N-BOXの荷室は、自転車の積み降ろしのしやすさにも配慮されている
N-BOXの荷室は、自転車の積み降ろしのしやすさにも配慮されている

N-BOXが売れ続ける理由は作り手の全力投球な姿勢にあり

 N-BOXの人気の秘密は、ぼくの見るところ、作り手側の全力投球ぶり、あるいは渾身の熱いクルマ作りみたいなものが、N-BOXを通してユーザーに伝わった結果ではないかと思ってる。

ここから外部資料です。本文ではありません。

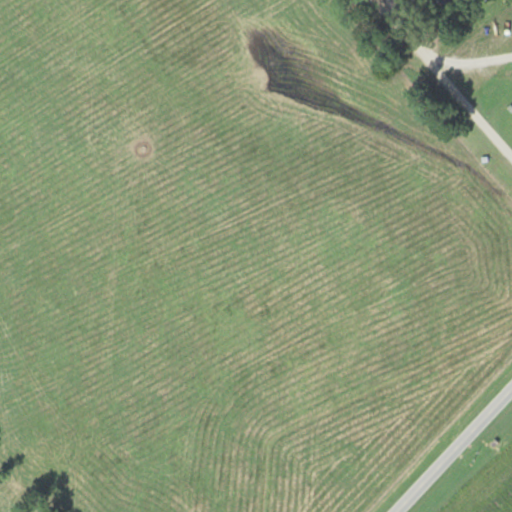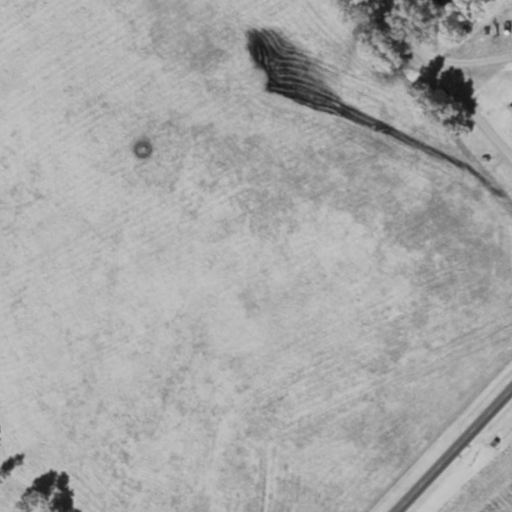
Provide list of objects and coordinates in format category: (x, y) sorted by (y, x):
road: (451, 448)
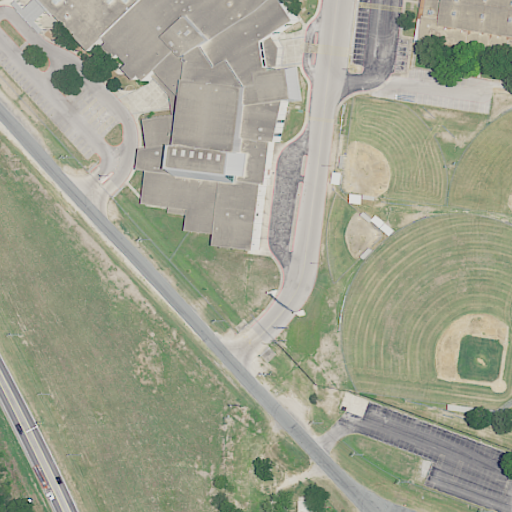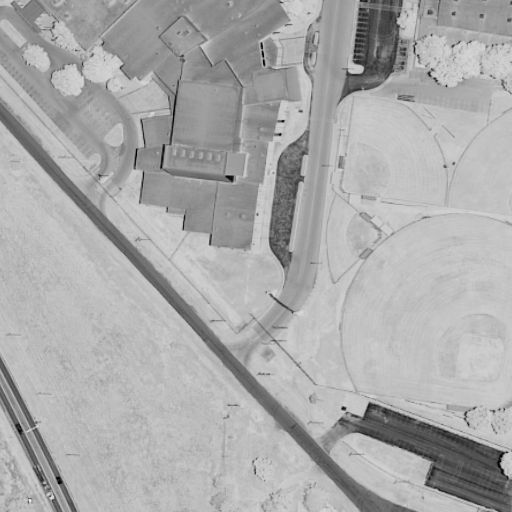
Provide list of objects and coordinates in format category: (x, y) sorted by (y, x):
building: (36, 11)
building: (467, 17)
road: (372, 40)
parking lot: (376, 40)
road: (308, 45)
road: (386, 65)
road: (51, 71)
road: (503, 84)
road: (430, 90)
road: (103, 95)
building: (205, 99)
parking lot: (430, 99)
parking lot: (59, 100)
building: (208, 100)
road: (60, 104)
park: (392, 153)
park: (486, 168)
road: (94, 178)
road: (311, 192)
road: (283, 198)
park: (348, 235)
park: (435, 313)
road: (192, 319)
road: (420, 438)
road: (34, 445)
road: (458, 492)
road: (365, 506)
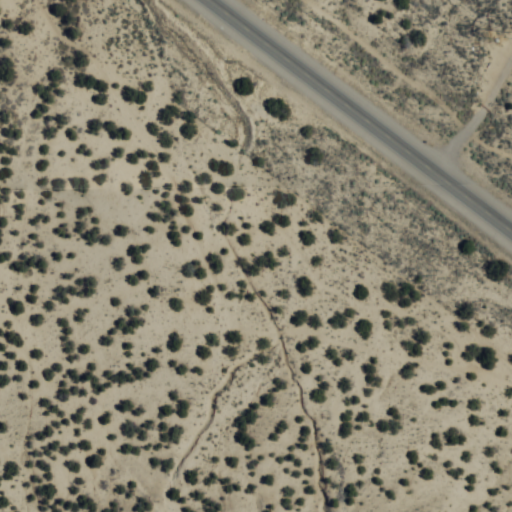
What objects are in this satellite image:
road: (360, 115)
road: (477, 118)
road: (259, 322)
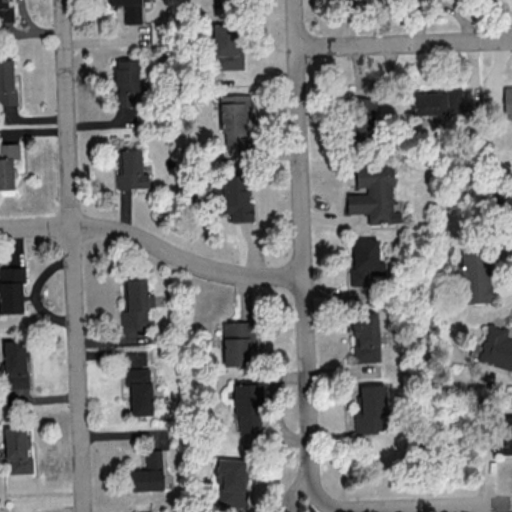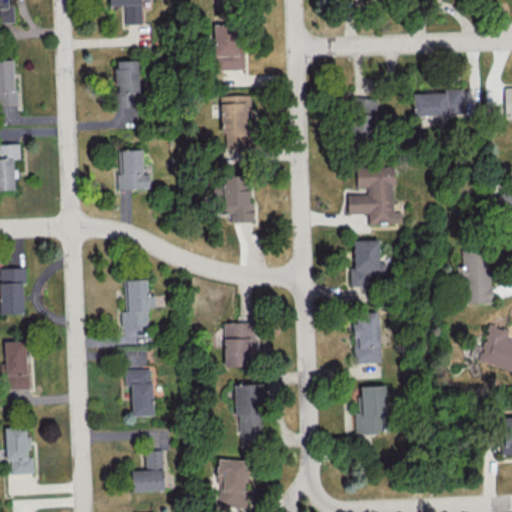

 N-BOX以前、ホンダにおける軽自動車の重要度は明らかに低かった。最重要課題は北米市場、続いてそのほかの普通車、それから軽自動車という順番。

 大きな投資ができないからエンジン・パワートレーンもライバルよりひと世代古く、生産も子会社の八千代工業に任されていた。

 これでは、鎬を削る激しいシェア争いを繰り広げるスズキとダイハツのライバルたり得ない。国内市場における軽自動車の重要性が増すなかで、ホンダは危機感を強めていたわけだ。

 しかし、こういう危機バネが働いた時のホンダは強い。

 LPL(開発責任者)にセナ/プロ時代のターボF1エンジンに携わっていた浅木泰昭さんを引っ張ってきて、エンジン・パワートレーンはもちろんプラットフォームから一新。

 商品ラインアップ面でもN-BOXを中心に多様なバリエーションを一気に展開。全社一丸となって反転攻勢に打って出たのだ。

N-BOXは発売後、N-BOX+や、写真のN-BOXスラッシュなど、積極的に派性モデルを拡充させた
N-BOXは発売後、N-BOX+や、写真のN-BOXスラッシュなど、積極的に派性モデルを拡充させた

N-BOXにホンダ復活の鍵あり

 ぼくは、メーカーが“本気”を出せば、それは必ずユーザーに伝わると思っている。

 ぞくぞく登場した新しいNシリーズは、ほかのどのホンダ車よりフレッシュでエネルギーに溢れているのがアリアリ。

 ユーザーに「なんかよくわからないけど、このクルマすごくよくない?」と感じさせるメッセージ性とでも言いますか、そんな目に見えないオーラがあったからこそ、N-BOXはこれだけのロングセラーに育ったんじゃないかと思う。

 最近のホンダはあまり明るいニュースがないけれど、N-BOXの衰えない人気ぶりに、たぶん復活のヒントが隠れているように思う。